◆ What you will do
Report every line in the records below that holds the word "Most".
+++
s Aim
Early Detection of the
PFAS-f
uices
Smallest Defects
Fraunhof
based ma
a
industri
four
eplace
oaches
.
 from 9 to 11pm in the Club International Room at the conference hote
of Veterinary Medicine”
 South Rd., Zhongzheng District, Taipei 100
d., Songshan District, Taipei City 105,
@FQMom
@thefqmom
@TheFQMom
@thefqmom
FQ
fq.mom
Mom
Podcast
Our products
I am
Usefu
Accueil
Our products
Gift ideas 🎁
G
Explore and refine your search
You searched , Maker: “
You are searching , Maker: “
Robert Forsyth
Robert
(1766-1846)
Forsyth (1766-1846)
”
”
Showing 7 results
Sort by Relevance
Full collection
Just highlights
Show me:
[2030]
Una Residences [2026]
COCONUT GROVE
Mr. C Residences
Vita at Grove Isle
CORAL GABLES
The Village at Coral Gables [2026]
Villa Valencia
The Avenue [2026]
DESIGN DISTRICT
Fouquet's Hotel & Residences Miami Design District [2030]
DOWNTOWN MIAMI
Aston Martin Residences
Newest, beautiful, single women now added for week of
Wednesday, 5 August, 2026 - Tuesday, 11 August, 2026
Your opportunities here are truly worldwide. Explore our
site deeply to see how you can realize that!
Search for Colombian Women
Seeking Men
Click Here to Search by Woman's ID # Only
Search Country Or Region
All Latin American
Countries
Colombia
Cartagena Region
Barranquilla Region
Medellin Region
+++
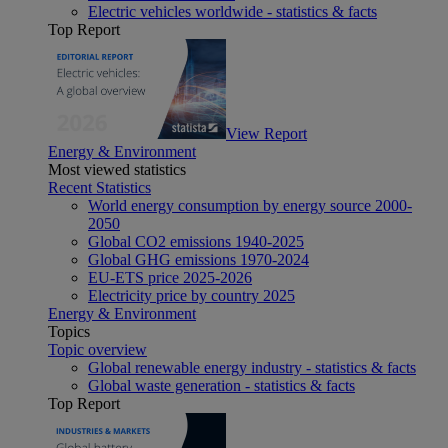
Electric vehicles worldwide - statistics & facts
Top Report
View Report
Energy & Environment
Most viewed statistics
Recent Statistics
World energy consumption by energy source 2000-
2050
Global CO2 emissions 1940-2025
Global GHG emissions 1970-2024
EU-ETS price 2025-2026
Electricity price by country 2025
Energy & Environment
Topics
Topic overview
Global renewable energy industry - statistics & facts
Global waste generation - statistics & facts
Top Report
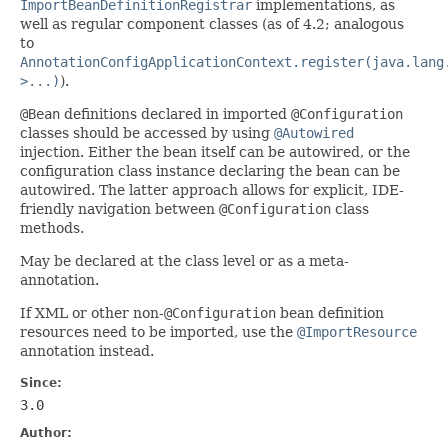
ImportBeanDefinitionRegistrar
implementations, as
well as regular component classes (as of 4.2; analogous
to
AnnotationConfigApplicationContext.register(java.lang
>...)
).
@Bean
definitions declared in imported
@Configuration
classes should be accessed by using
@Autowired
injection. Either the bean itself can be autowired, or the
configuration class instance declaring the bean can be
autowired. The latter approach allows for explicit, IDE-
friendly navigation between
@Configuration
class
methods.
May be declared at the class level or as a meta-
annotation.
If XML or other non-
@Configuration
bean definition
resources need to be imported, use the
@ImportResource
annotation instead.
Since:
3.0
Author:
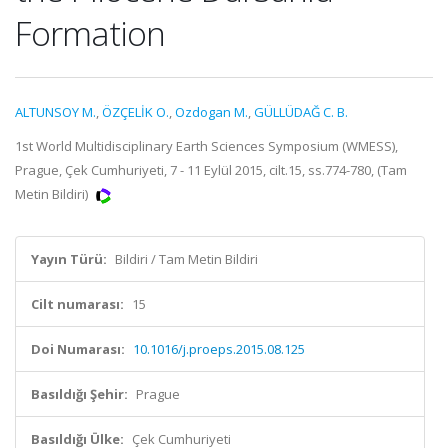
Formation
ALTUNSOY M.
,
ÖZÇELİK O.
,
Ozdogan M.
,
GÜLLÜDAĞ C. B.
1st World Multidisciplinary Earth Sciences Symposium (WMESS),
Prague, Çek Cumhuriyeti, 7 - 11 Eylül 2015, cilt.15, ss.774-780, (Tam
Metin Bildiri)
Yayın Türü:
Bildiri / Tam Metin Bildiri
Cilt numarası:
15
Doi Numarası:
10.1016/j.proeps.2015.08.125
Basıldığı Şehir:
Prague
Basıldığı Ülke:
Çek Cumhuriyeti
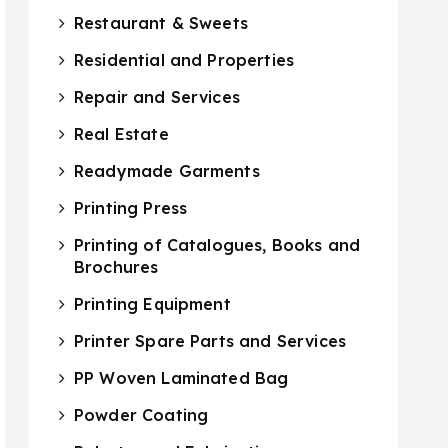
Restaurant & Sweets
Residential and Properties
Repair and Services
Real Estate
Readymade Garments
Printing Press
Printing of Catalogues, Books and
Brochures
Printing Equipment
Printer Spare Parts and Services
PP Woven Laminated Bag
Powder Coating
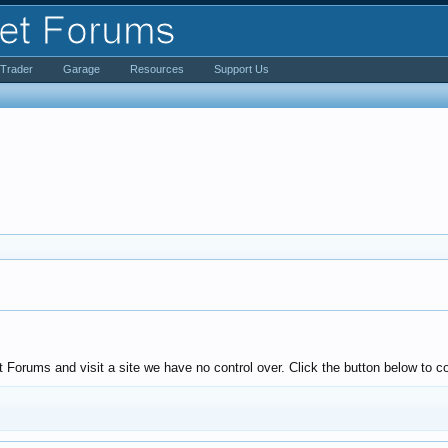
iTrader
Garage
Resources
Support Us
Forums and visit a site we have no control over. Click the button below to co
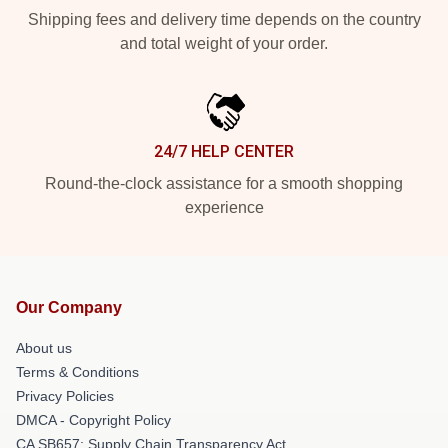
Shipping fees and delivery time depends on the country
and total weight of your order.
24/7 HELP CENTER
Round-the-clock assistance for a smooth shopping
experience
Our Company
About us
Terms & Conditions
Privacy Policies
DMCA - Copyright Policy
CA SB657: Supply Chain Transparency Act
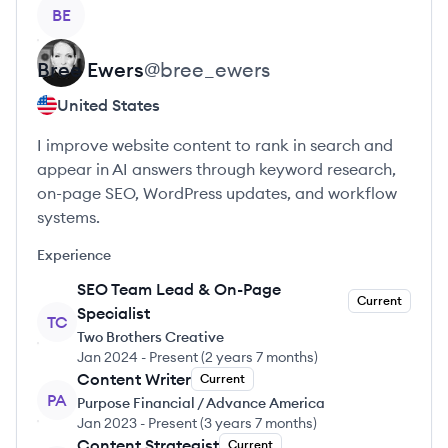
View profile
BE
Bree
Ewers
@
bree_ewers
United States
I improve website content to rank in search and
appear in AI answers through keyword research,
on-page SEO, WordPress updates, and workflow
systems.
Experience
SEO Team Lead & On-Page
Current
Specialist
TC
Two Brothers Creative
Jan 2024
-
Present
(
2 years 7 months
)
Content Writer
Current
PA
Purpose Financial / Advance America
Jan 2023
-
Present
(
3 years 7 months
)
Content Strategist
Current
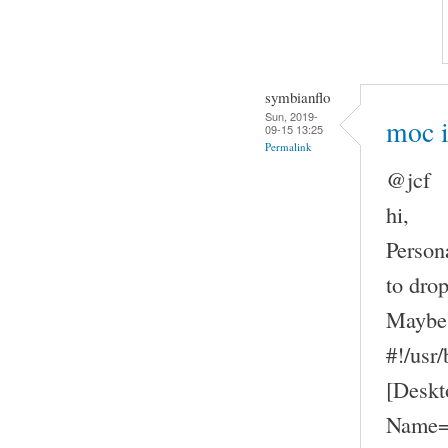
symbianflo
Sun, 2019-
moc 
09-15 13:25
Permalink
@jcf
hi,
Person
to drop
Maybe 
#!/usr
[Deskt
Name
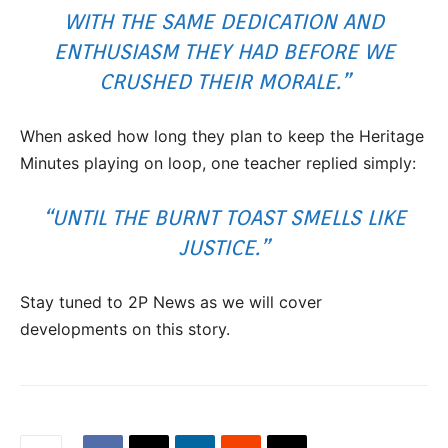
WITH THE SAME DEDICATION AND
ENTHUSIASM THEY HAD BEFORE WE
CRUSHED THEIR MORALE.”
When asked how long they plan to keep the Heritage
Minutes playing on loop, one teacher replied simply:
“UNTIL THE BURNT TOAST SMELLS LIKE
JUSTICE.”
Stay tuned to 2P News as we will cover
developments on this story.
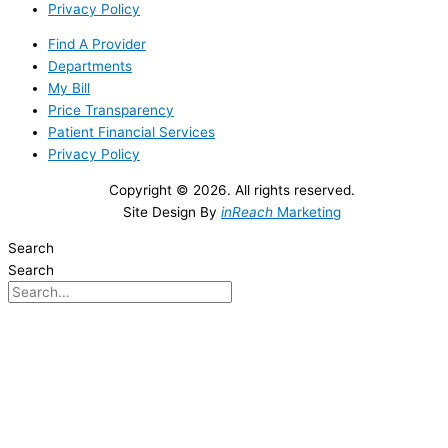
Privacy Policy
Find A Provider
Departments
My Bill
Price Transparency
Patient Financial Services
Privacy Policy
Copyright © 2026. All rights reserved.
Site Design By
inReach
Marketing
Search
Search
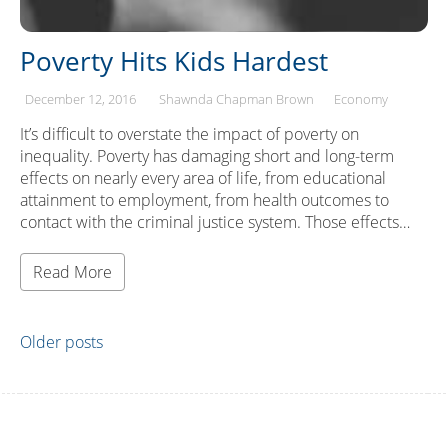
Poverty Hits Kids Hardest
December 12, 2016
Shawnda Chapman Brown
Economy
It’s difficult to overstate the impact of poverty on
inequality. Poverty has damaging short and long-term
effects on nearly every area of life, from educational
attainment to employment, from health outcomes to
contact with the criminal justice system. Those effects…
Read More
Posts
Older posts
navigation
+++
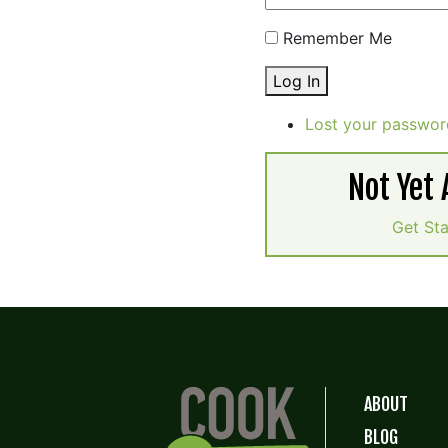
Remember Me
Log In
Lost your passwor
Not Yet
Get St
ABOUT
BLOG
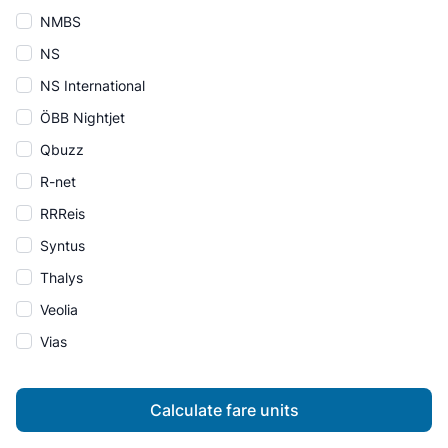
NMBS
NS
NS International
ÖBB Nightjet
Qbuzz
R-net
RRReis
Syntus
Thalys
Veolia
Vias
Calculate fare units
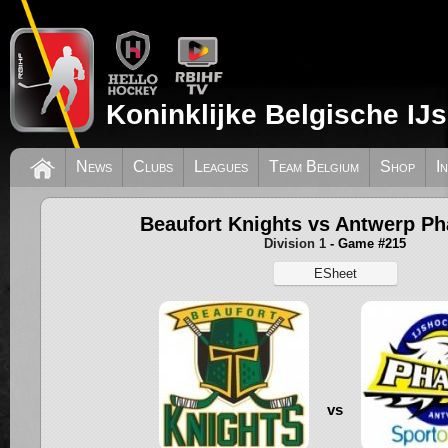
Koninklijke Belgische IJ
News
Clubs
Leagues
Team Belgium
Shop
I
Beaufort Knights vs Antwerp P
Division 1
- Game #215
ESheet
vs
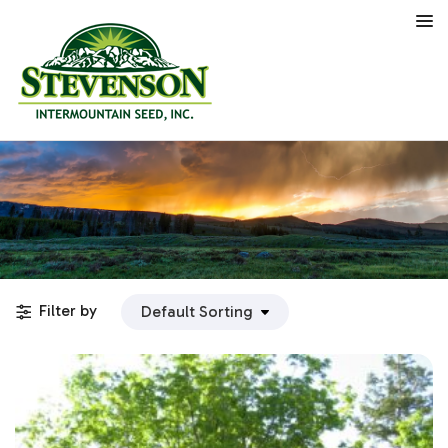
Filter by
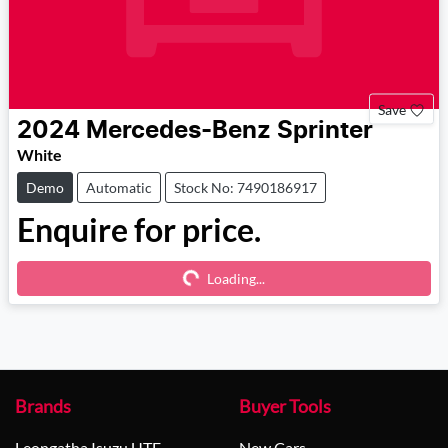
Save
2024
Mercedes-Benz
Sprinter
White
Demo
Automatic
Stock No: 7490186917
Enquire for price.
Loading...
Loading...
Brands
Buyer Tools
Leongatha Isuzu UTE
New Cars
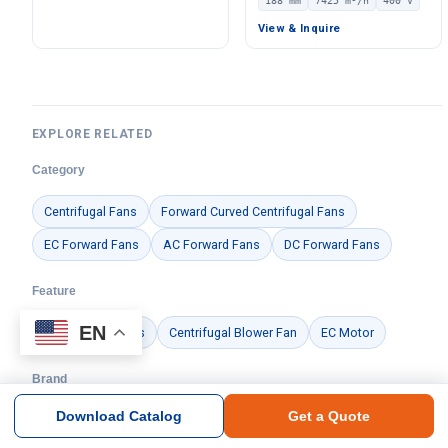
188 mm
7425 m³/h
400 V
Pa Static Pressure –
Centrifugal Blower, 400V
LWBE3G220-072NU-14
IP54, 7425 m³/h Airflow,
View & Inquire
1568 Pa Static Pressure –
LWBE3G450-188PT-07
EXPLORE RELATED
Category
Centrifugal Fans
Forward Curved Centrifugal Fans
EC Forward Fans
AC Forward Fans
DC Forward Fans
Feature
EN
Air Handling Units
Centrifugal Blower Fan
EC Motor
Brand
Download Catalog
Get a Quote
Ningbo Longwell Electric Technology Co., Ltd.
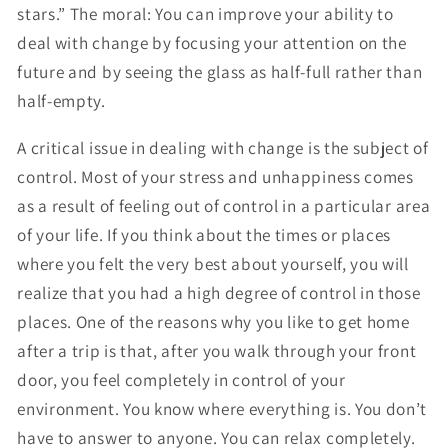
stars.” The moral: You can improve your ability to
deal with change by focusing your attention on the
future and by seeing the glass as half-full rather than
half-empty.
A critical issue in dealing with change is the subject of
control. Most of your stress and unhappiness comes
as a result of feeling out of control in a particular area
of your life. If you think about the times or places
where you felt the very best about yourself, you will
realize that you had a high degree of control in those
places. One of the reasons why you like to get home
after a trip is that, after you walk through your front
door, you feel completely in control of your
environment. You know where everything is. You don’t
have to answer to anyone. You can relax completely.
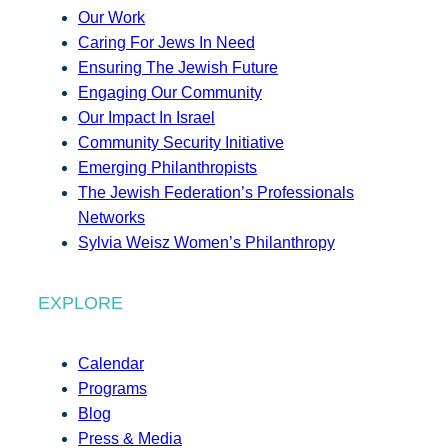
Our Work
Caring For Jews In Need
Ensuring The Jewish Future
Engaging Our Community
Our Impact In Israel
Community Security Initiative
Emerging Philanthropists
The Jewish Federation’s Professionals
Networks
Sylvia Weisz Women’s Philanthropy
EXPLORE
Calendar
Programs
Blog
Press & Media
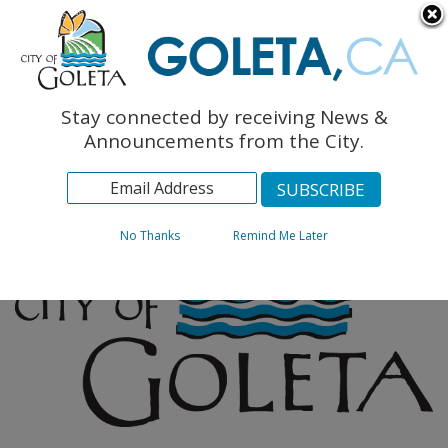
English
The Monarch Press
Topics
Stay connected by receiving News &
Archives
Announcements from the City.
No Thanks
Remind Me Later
+++
◆ Solution to this task
Most viewed statistics
control. Most of your stress and unhappiness comes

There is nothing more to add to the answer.